Restaurants continue to engage more with the metaverse. On September 12, Starbucks opened a digital storefront for rewards members to buy virtual collectibles (Nation’s Restaurant News). But when Chipotle debuted its garlic guajillo steak in the metaverse, Jaya Saxena of Eater asked, “Truly, why is ‘virtual tasting’ even a thing? … this is the least exciting thing I’ve ever heard of.” More to the point, Saxena asked: if you’re in a place where you can do anything, “Why are you going to a Chipotle, the place down the street?”
The Queen’s Condiments
As King Charles assumed the British throne, a peculiar bit of bureaucracy struck the food world. Any companies that earned the distinction of the British Royal Warrant for providing food items to the royal family have officially had that status revoked. Mashed reported that more than 100 brands will have to reapply for the status, including high-class brands like Heinz ketchup.
Hot ‘Immigrant Hustle’
In a 21-post Twitter thread, independent journalist Trung Phan posted a fascinating history of Sriracha and its creator Vietnamese-American David Tran. “Hot sauce must be hot. If you don’t like it hot, use less. We don’t make mayonnaise here.”

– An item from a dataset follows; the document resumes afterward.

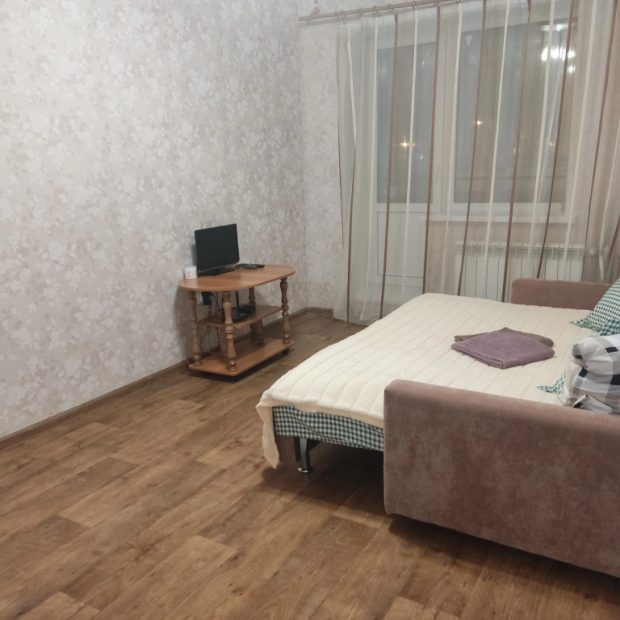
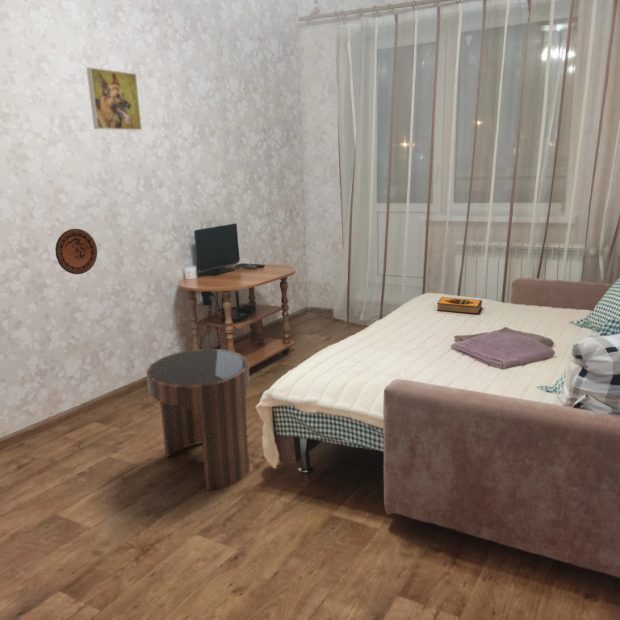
+ side table [146,348,251,492]
+ hardback book [436,296,483,315]
+ decorative plate [54,228,98,275]
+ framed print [86,66,143,131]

Someone Out-tacos the Bell
In all the hype for Taco Bell’s Mexican Pizza, foodservice rivals were bound to get jealous. Mike Pomranz of Food & Wine revealed the latest menu item from sister company Pizza Hut: the “Italian Taco.” While not exactly groundbreaking — it’s just a folded slice of pizza — the brand is really angling for one-upmanship: “This nearly unbelievable innovation will never run out.” It’s been said that consumers win when companies compete, and we concur.